Camera settings data:
┄┄┄┄┄┄┄┄┄┄┄┄┄┄┄┄┄┄┄┄

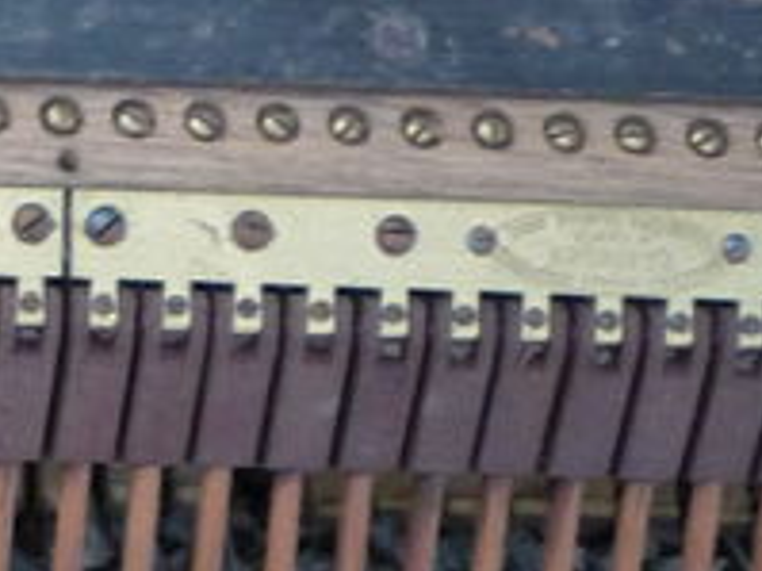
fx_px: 3322
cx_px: -850
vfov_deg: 9.6
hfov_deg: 11.5
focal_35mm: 151
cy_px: 728
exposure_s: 1/30
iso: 250
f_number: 3.3
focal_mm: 5.2
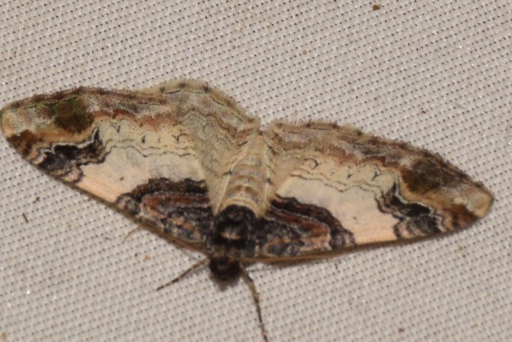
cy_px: 171
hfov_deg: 9.8
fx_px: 2989
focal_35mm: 210
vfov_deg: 6.6
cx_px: 256
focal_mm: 140
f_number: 14
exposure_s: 1/160
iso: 200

┄┄┄┄┄┄┄┄┄┄┄┄┄┄┄┄┄┄┄┄

Every record above should reappear exactly, with the pictures gone.

fx_px: 3322
cx_px: -850
vfov_deg: 9.6
hfov_deg: 11.5
focal_35mm: 151
cy_px: 728
exposure_s: 1/30
iso: 250
f_number: 3.3
focal_mm: 5.2
cy_px: 171
hfov_deg: 9.8
fx_px: 2989
focal_35mm: 210
vfov_deg: 6.6
cx_px: 256
focal_mm: 140
f_number: 14
exposure_s: 1/160
iso: 200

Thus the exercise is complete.